Following a slight missfire at the Longmoor Loco stages just before new year, we took ShammyMoo for a session on the rolling road as we suspected a carburation problem. A compression check later and it turned out that a poorly seated valve was in fact the culprit and a top end engine rebuild was the result. With less than a month before the event, given that the winter modification list was a long one with a run at the Kiloli British Historic Rally Championship in the offing, we had no time to lose in firing the engine back into the car and getting back to the rollers.

The second session with Andrew Bradley at Bradley’s Garage in Shipton under Wychwood was equally concerning. This time Shammy’s head cried enough with a hairline crack in the water jacket spraying a fine jet of coolant anything over 7500RPM.

Engine out again to get the head welded. Re-assembly was last weekend’s task, the last before heading out to the Bulldog Rally on Friday. Unfortunately, although we got the engine back in and running, it wasn’t running at all well.

Having gone through the whole ignition system without curing the problem, our attention then turned to the intake. We then found that the inlet manifold was distorted where it meets the head. We don’t yet know whether this is our problem, but with the cut-off for withdrawls from the event looming at 2100 PM on Sunday night we decided that we would be better off saving the money and taking our time getting to the bottom of the problem.

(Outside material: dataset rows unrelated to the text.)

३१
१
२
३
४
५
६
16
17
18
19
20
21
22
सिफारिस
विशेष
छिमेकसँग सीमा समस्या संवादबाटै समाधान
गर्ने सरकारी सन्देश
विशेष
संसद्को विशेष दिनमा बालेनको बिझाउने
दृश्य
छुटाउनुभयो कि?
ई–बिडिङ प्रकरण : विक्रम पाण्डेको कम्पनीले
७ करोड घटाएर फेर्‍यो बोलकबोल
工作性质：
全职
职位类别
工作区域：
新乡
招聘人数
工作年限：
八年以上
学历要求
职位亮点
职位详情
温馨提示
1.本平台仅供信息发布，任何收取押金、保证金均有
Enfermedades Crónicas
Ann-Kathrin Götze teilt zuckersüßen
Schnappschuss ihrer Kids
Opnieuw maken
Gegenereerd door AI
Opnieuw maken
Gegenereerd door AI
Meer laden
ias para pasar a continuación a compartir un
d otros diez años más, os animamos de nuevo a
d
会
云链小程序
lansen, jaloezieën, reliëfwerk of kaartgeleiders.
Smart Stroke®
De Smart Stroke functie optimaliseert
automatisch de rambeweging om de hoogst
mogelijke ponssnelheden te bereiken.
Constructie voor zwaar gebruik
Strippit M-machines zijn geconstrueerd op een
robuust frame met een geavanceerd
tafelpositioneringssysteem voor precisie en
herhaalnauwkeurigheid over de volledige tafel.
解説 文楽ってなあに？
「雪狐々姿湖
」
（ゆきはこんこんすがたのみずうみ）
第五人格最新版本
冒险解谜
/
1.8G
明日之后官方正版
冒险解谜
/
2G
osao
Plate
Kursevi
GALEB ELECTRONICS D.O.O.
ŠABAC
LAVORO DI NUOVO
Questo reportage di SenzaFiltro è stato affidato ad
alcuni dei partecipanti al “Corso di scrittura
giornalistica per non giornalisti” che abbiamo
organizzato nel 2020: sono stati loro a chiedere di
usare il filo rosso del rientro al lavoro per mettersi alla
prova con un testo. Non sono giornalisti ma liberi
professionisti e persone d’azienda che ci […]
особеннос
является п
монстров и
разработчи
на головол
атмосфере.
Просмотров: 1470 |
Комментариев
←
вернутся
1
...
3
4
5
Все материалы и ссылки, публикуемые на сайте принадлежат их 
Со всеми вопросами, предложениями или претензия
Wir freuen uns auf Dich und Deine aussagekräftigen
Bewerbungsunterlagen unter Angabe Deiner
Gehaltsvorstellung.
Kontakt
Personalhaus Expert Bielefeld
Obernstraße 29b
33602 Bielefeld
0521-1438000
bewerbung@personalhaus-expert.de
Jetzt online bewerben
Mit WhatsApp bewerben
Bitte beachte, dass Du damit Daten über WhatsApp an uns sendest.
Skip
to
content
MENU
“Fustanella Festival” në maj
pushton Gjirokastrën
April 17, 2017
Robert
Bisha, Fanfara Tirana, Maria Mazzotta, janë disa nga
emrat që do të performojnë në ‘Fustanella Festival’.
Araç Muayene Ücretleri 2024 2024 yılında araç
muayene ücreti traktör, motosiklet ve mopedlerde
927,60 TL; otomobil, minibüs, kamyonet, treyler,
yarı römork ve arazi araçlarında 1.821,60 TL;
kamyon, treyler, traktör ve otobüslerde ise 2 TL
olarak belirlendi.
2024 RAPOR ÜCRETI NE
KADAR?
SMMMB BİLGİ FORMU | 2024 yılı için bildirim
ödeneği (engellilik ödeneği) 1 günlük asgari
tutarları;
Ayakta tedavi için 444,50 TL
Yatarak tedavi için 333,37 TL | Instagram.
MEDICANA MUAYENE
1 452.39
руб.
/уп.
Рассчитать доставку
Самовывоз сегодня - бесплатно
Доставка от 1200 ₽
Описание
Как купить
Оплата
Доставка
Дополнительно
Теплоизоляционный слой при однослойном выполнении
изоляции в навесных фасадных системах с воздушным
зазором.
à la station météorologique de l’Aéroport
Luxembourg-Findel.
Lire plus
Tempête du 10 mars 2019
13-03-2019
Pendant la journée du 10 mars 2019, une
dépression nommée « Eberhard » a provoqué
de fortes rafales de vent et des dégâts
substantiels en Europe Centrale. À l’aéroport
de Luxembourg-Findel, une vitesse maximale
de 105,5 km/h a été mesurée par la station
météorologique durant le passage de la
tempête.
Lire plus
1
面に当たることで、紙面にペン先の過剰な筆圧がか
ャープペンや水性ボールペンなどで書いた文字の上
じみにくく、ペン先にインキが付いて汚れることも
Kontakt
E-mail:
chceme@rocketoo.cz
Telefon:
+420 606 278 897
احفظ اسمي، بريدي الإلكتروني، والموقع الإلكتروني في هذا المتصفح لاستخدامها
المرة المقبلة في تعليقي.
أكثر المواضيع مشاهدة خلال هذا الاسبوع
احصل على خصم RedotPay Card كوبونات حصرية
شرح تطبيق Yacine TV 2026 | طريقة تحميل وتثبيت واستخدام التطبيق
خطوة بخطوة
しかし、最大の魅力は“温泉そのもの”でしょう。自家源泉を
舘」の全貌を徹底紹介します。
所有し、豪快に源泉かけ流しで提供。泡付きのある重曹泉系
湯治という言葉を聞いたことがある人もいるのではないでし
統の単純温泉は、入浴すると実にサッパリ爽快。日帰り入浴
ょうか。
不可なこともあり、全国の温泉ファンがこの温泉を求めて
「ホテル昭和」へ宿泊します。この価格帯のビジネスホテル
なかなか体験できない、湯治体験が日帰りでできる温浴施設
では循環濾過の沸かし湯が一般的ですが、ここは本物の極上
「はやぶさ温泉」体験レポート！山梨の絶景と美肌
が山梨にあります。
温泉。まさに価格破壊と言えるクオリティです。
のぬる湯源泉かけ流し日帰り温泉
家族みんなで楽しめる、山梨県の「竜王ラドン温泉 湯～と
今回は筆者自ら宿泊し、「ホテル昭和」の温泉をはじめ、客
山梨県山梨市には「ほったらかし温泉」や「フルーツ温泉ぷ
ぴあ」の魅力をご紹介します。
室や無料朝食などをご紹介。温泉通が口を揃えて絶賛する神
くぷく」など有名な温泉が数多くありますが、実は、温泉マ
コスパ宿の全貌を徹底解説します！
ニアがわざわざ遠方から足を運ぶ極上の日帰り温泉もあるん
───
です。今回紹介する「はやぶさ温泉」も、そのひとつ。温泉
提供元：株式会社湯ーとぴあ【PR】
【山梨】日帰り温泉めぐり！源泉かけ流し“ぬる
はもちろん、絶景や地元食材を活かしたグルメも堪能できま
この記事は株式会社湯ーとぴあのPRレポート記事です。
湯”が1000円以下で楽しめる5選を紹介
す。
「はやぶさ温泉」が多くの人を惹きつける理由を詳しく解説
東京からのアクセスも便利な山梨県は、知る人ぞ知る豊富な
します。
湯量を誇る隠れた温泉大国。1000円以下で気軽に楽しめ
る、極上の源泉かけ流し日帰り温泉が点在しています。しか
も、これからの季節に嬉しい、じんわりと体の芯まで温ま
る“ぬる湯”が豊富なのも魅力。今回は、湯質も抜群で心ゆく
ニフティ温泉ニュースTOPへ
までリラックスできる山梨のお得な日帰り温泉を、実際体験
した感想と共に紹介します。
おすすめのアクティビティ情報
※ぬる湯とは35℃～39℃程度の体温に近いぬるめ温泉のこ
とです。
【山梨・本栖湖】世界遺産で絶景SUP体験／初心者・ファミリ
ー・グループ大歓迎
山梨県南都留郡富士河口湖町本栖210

This is immensely disappointing given the amount of effort that Nigel in particular has put into the car during the closed season. We can’t wait to get out on the stages and take up our side of the two car Imp onslaught on the British Historic Rally Championship. Instead a slightly dejected Nigel and Henry will be heading up to Welshpool to provide support for Geoff Taylor and Steve Greenhill, in the hope that they may be blessed with better luck this weekend.

My theory stands – always expect a last minute panic! Usually they can be sorted, but occasionally they will totally catch you out. I guess its one of the things that make Rallying such a compelling hobby, you never know what’s around the next corner!